Auprès de mon arbre…

 Peuplement et répartition.

 La France est boisée actuellement sur 28% de son territoire ce qui représente plus de 14 millions d’hectares contre 9,5 millions d’hectares en 1820. Nous constatons que la surface boisée n’est donc pas en régression sur notre territoire. Avant la tempête de 1999, la capacité de reboisement annuelle était de 30 000 hectares, ce qui n’est pas négligeable, mais il faut prendre en compte la récolte liée à la sylviculture (environ 35 millions de m3 par an) et  les effets destructeurs des perturbations météorologiques. Le solde est néanmoins toujours positif.

 La répartition des propriétés se décompose en forêts privées (74%), en forêts communales  (16%) et en forêts domaniales (10%). La Franche-Comté, contrairement à des idées reçues représente une des plus grandes surfaces boisées françaises (principalement des feuillus) avec environ 30% de la totalité du territoire arboré. Les Landes constituent le plus grand massif forestier (presque exclusivement des résineux plantés au milieu du 19ème siècle pour la production de la résine) et la forêt d’Orléans demeure la plus grande forêt domaniale avec 34632 ha.

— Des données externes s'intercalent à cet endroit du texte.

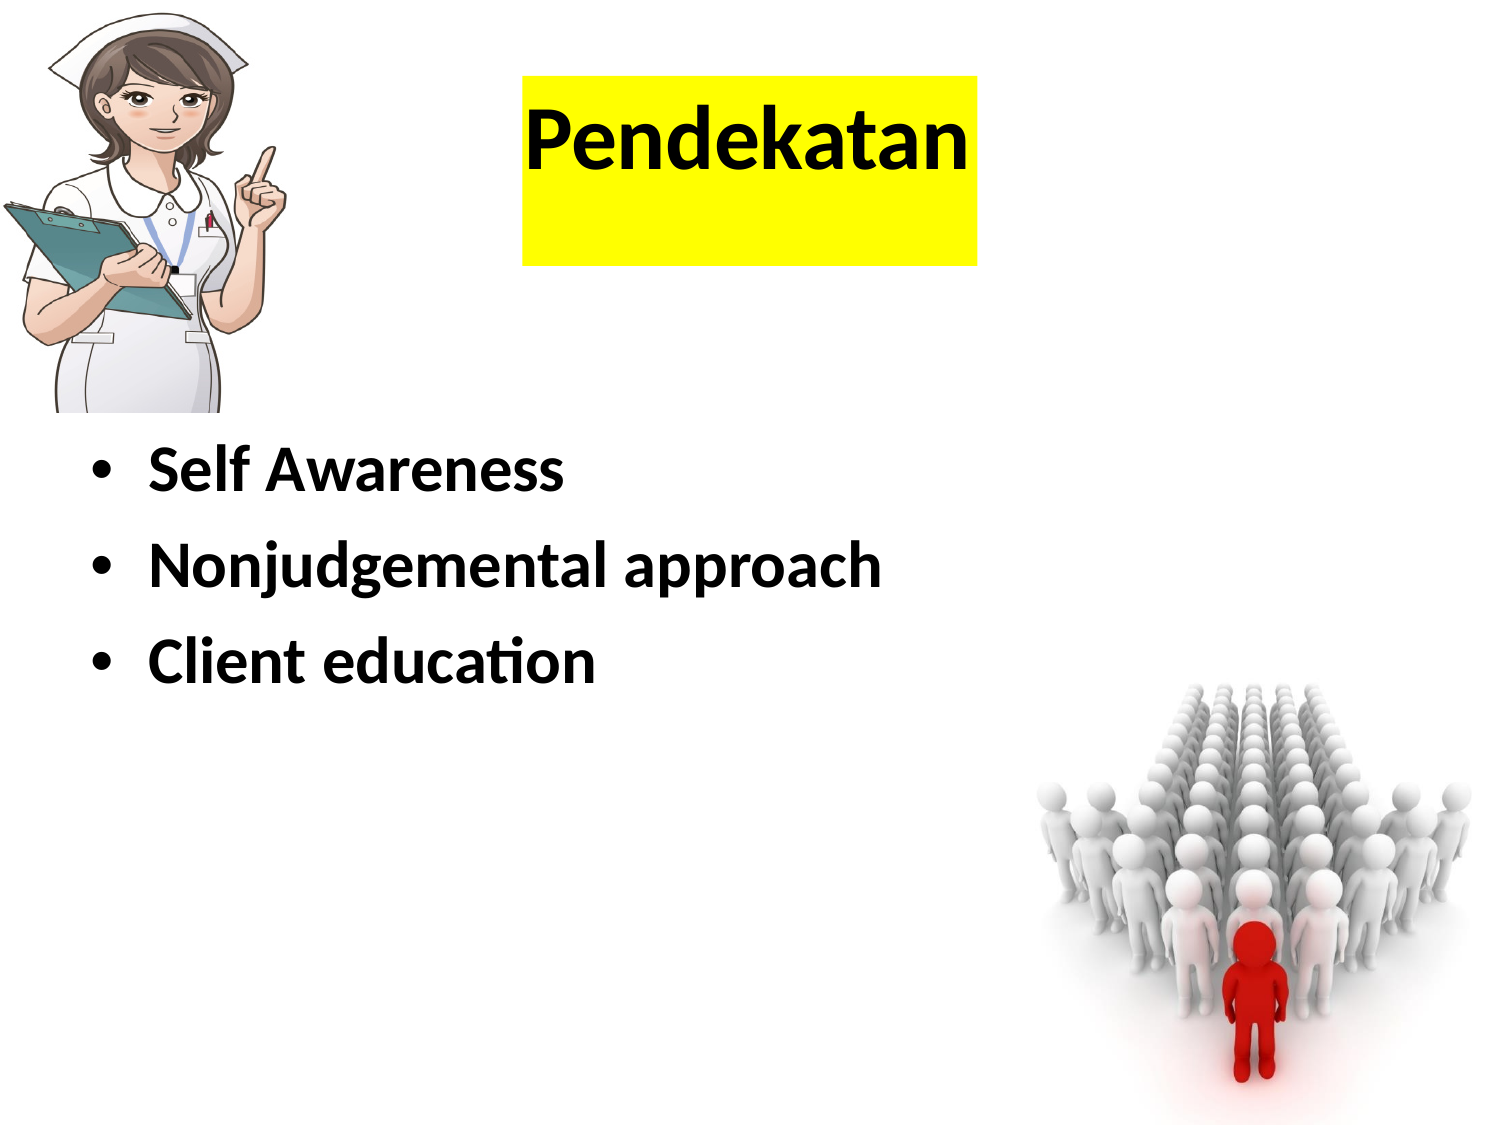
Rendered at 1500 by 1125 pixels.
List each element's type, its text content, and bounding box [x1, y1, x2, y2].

Le peuplement forestier pourrait se distinguer en deux zones : les zones de peuplement naturelles où l’arbre s’est introduit sans intervention humaine et l’aire de répartition où la main de l’homme a accéléré son implantation. Il est indéniable que c’est cette dernière qui est la plus importante des deux. 

La diversité des espèces en France est beaucoup moins marquée que sur le continent américain. Il faut remonter à l’aire quaternaire pour en trouver l’explication. Lors des glaciations, les arbres n’étant plus adaptés à ces nouvelles conditions climatiques se sont réfugiés vers les terres du sud. Aucun obstacle naturel n’empêchait leur migration en Amérique du nord, alors qu’en Europe , une barrière naturelle formée par les Pyrénées, les Alpes et les massifs des Carpates et du Caucase venait freiner, voir stopper cette fuite des espèces vers des régions plus clémentes. Certaines variétés plus fragiles n’ont donc pas survécues sur notre continent. Pendant les périodes de radoucissement qui suivirent, les espèces indigènes ont repeuplé progressivement notre territoire jusqu'au nord de la taïga et d’autres espèces réintroduites par l’homme ont colonisé nos latitudes.